6.5.12. Hotelling’s T²

The final quantity from a PCA model that we need to consider is called Hotelling’s \(T^2\) value. Some PCA models will have many components, \(A\), so an initial screening of these components using score scatterplots will require reviewing \(A(A-1)/2\) scatterplots. The \(T^2\) value for the \(i^\text{th}\) observation is defined as:

\[T^2 = \sum_{a=1}^{a=A}{\left(\dfrac{t_{i,a}}{s_a}\right)^2}\]

where the \(s_a^2\) values are constants, and are the variances of each component. The easiest interpretation is that \(T^2\) is a scalar number that summarizes all the score values. Some other properties regarding \(T^2\):

  • It is a positive number, greater than or equal to zero.

  • It is the distance from the center of the (hyper)plane to the projection of the observation onto the (hyper)plane.

  • An observation that projects onto the model’s center (usually the observation where every value is at the mean), has \(T^2 = 0\).

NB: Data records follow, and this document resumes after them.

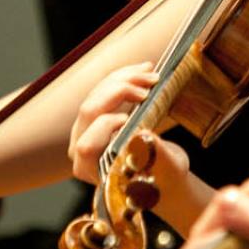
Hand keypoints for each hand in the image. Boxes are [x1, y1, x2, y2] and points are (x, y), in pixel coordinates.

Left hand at [67, 62, 186, 188]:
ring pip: (96, 94)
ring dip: (123, 78)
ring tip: (150, 72)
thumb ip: (157, 156)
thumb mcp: (167, 169)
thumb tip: (144, 136)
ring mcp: (86, 130)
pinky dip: (123, 77)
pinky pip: (103, 90)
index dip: (108, 126)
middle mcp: (81, 150)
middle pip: (89, 111)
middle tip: (150, 83)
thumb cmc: (164, 177)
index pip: (87, 144)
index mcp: (92, 169)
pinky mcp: (95, 116)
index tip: (134, 118)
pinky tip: (142, 71)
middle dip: (119, 90)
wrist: (163, 174)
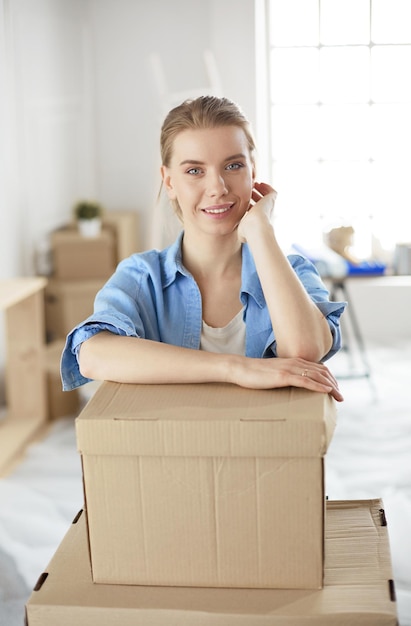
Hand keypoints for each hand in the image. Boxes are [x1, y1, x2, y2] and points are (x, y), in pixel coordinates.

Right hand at [228, 355, 343, 401]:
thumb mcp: (274, 373)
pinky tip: (326, 391)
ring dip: (330, 386)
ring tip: (338, 396)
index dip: (329, 378)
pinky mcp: (283, 376)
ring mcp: (290, 369)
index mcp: (293, 361)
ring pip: (317, 376)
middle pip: (322, 371)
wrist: (241, 368)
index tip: (335, 388)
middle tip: (340, 396)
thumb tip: (291, 385)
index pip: (318, 368)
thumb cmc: (255, 373)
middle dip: (334, 384)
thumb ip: (285, 376)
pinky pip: (306, 381)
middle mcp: (295, 363)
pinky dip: (318, 386)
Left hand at [237, 182, 277, 242]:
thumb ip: (239, 230)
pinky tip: (259, 184)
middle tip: (247, 190)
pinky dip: (266, 187)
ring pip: (266, 196)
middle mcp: (265, 213)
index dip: (248, 205)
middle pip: (260, 202)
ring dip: (260, 190)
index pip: (254, 211)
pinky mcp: (271, 200)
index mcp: (257, 220)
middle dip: (254, 196)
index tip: (242, 201)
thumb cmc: (248, 231)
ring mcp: (269, 206)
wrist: (256, 226)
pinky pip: (272, 192)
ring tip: (253, 184)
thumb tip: (237, 234)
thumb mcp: (240, 230)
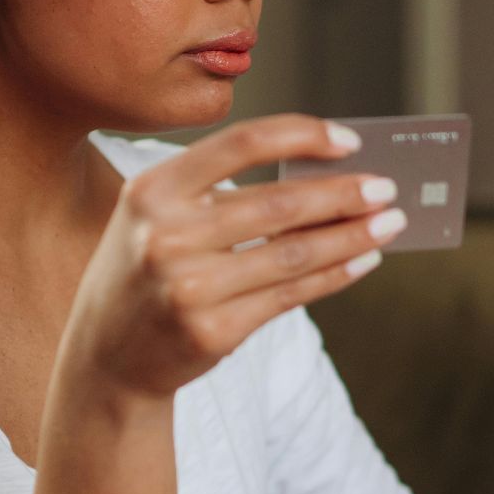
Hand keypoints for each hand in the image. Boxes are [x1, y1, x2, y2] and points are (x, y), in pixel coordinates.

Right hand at [52, 113, 405, 404]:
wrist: (104, 359)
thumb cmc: (145, 272)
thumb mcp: (159, 219)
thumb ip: (221, 194)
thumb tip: (324, 176)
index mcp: (153, 190)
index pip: (242, 143)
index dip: (302, 135)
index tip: (348, 140)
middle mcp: (166, 235)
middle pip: (279, 204)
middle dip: (344, 194)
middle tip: (387, 188)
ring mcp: (188, 287)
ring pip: (293, 253)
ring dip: (352, 237)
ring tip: (388, 223)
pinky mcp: (212, 331)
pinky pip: (290, 296)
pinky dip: (335, 276)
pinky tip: (361, 261)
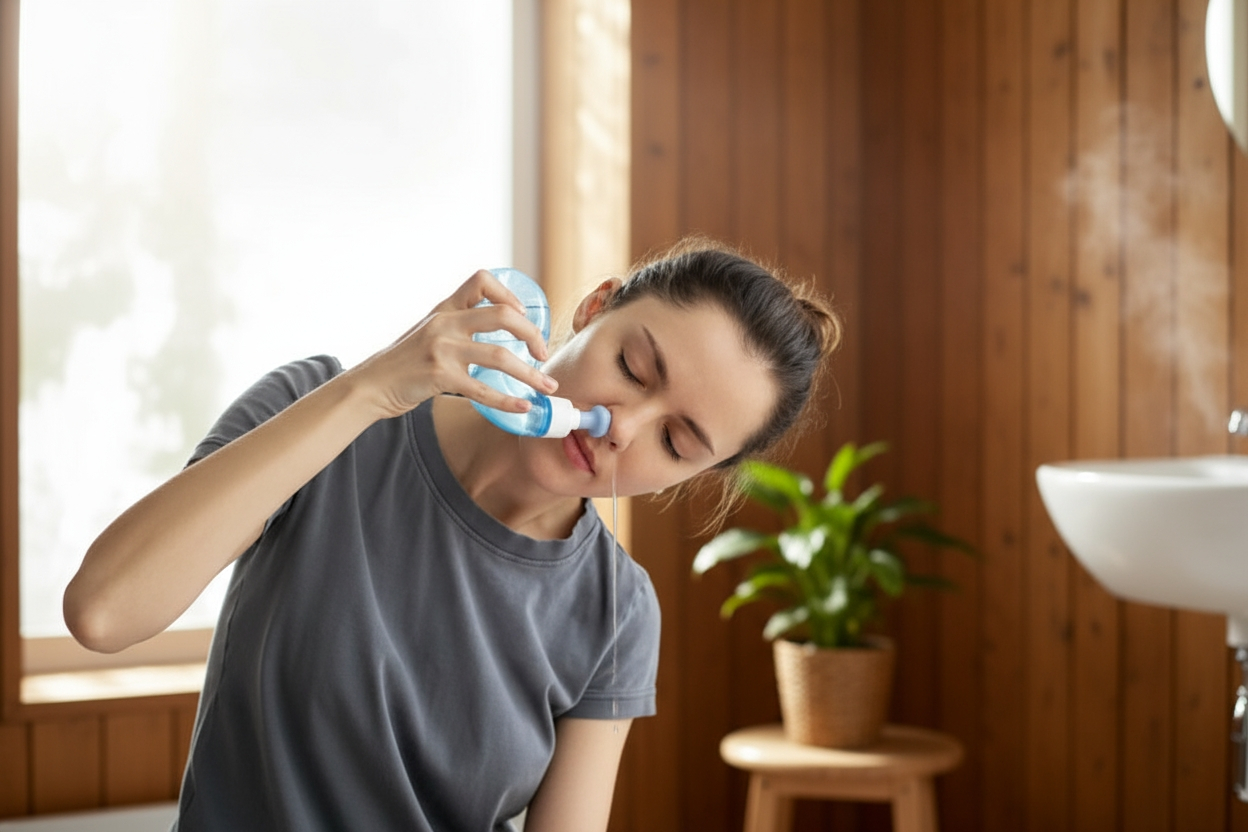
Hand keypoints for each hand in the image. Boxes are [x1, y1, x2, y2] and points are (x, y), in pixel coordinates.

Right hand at [347, 270, 559, 419]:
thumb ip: (457, 325)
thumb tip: (499, 327)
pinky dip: (508, 401)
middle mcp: (445, 323)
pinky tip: (524, 406)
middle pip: (503, 316)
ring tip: (548, 388)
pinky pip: (484, 390)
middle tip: (544, 353)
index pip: (482, 280)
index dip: (509, 293)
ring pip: (500, 357)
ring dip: (531, 374)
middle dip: (532, 335)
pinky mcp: (440, 376)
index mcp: (445, 308)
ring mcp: (442, 349)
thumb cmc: (406, 361)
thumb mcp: (429, 331)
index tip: (523, 315)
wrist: (371, 384)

  • The \(T^2\) statistic is distributed according to the \(F\)-distribution and is calculated by the multivariate software package being used. For example, we can calculate the 95% confidence limit for \(T^2\), below which we expect, under normal conditions, to locate 95% of the observations.

  • It is useful to consider the case when \(A=2\), and fix the \(T^2\) value at its 95% limit, for example, call that \(T^2_{A=2, \alpha=0.95}\). Using the definition for \(T^2\):

    \[T^2_{A=2, \alpha=0.95} = \dfrac{t^2_{1}}{s^2_1} + \dfrac{t^2_{2}}{s^2_2}\]

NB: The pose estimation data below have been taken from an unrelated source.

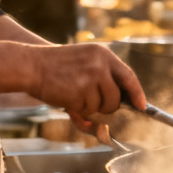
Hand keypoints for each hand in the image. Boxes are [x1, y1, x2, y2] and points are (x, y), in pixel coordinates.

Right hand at [27, 43, 146, 118]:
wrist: (30, 65)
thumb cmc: (55, 69)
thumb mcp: (82, 66)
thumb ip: (99, 86)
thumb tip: (109, 118)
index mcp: (103, 54)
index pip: (128, 76)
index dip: (136, 93)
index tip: (142, 106)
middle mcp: (100, 64)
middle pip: (117, 98)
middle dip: (107, 106)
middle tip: (90, 102)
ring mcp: (91, 77)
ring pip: (103, 106)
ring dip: (90, 107)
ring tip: (73, 94)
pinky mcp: (80, 90)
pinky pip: (87, 110)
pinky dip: (78, 110)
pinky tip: (65, 96)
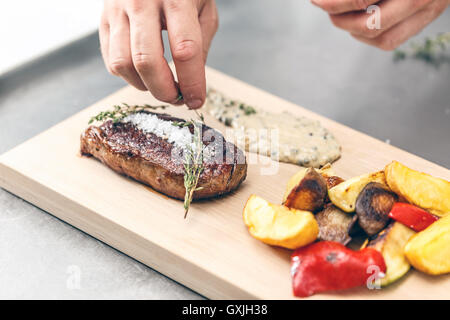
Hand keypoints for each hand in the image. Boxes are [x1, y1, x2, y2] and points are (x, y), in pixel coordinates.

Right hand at [100, 0, 218, 108]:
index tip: (196, 101)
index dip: (192, 83)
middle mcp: (142, 1)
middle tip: (177, 98)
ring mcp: (117, 9)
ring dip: (144, 86)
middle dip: (164, 90)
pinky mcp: (103, 19)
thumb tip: (191, 84)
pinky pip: (111, 60)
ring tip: (161, 85)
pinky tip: (144, 73)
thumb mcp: (204, 8)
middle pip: (147, 61)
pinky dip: (129, 76)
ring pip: (123, 64)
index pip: (185, 50)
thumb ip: (201, 44)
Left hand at [311, 0, 448, 49]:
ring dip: (353, 31)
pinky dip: (367, 35)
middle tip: (326, 8)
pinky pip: (390, 41)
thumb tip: (325, 1)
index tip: (317, 1)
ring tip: (341, 15)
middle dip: (341, 19)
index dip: (335, 3)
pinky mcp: (425, 20)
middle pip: (371, 24)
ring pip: (381, 38)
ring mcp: (428, 11)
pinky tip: (357, 22)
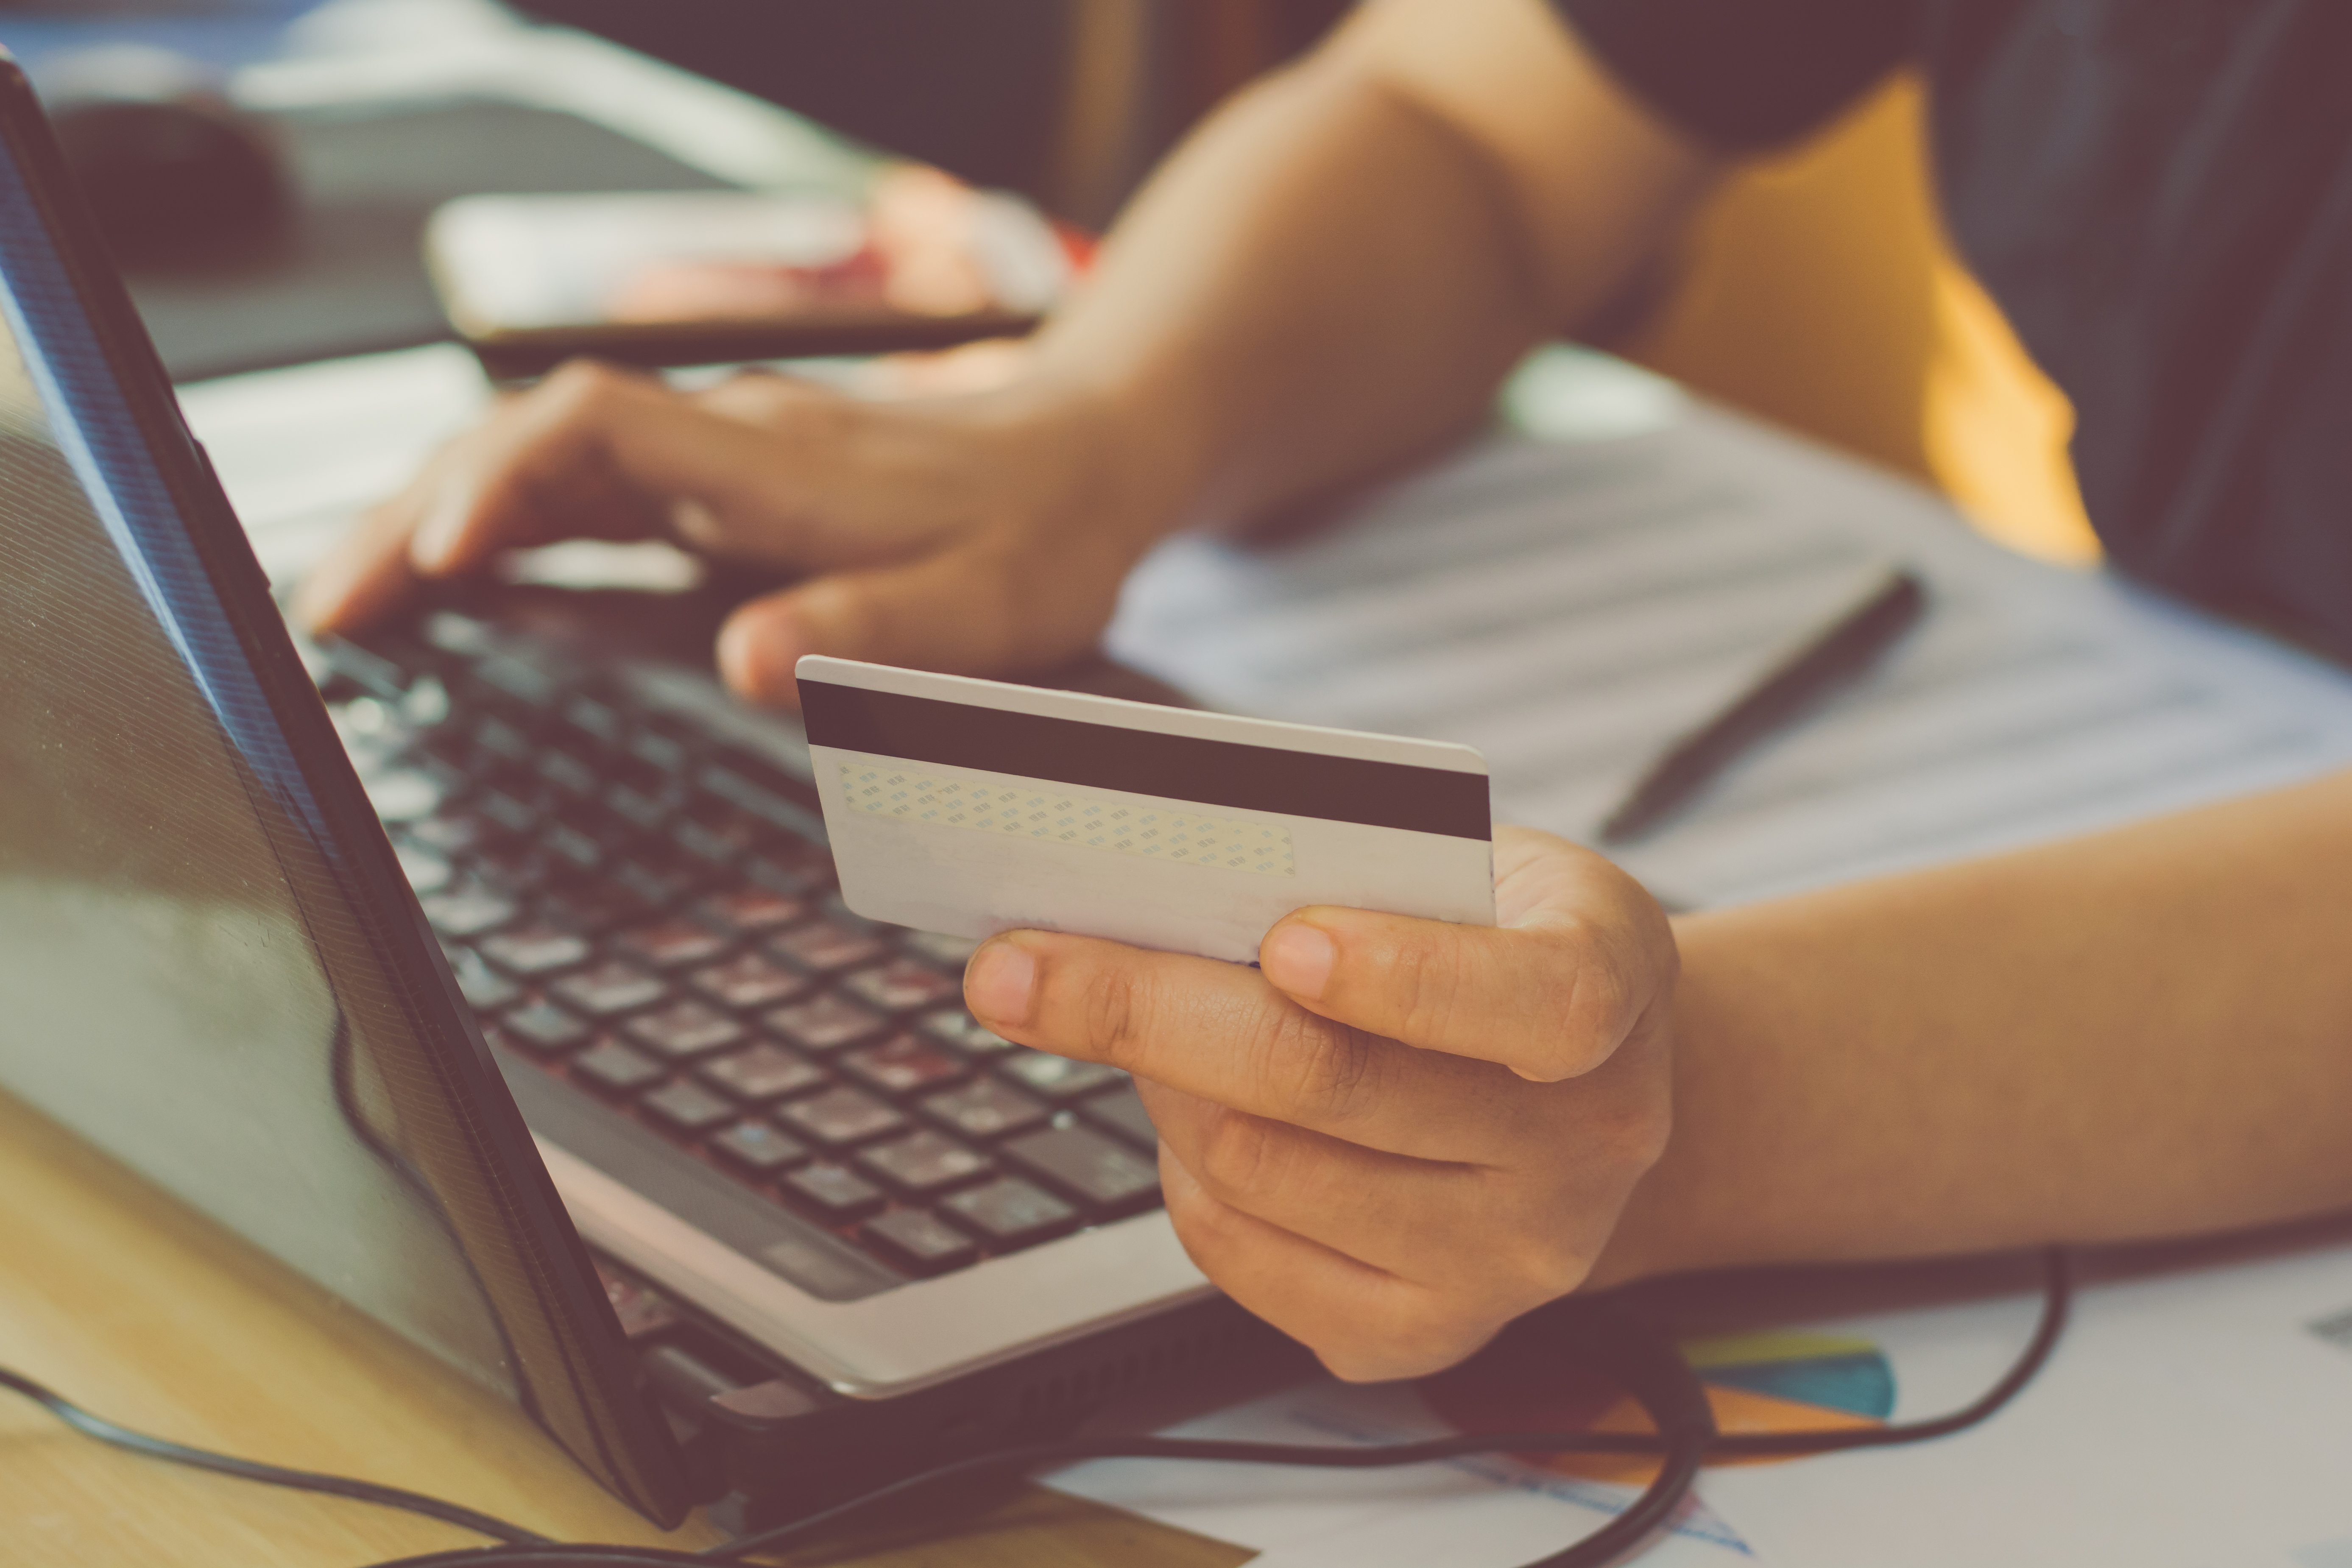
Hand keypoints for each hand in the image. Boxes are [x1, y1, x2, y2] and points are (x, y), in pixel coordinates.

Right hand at [292, 362, 1176, 707]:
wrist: (1084, 463)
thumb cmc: (1036, 539)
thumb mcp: (981, 607)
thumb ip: (866, 630)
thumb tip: (745, 663)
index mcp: (773, 464)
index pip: (597, 428)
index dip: (504, 478)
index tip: (442, 550)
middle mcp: (726, 446)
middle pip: (531, 446)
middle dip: (421, 516)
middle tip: (332, 614)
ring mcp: (714, 462)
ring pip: (539, 469)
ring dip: (440, 526)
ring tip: (352, 611)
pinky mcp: (716, 490)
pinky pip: (580, 496)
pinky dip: (502, 535)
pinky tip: (452, 588)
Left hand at [962, 826, 1675, 1381]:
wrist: (1576, 1090)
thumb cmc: (1496, 940)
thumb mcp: (1479, 863)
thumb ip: (1365, 864)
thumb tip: (1164, 872)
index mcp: (1611, 992)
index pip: (1534, 1001)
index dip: (1406, 975)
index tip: (1284, 939)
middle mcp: (1582, 1148)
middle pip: (1331, 1085)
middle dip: (1143, 1010)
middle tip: (1017, 968)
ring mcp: (1505, 1261)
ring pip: (1257, 1166)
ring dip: (1155, 1083)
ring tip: (1136, 1021)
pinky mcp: (1419, 1335)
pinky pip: (1239, 1252)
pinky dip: (1180, 1171)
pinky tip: (1193, 1113)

    On a scatterplot of \(t_1\) vs \(t_2\) for all observations, this would be the equation of an ellipse, centered at the origin. You will often see this ellipse shown on \(t_i\) vs \(t_j\) scatterplots of the scores. Points inside this elliptical region are within the 95% confidence limit for \(T^2\).

  • The same principle holds for \(A>2\), except the ellipse is called a hyper-ellipse (think of a rugby-ball shaped object for \(A=3\)). The general interpretation is that if a point is within this ellipse, then it is also below the \(T^2\) limit, if \(T^2\) were to be plotted on a line.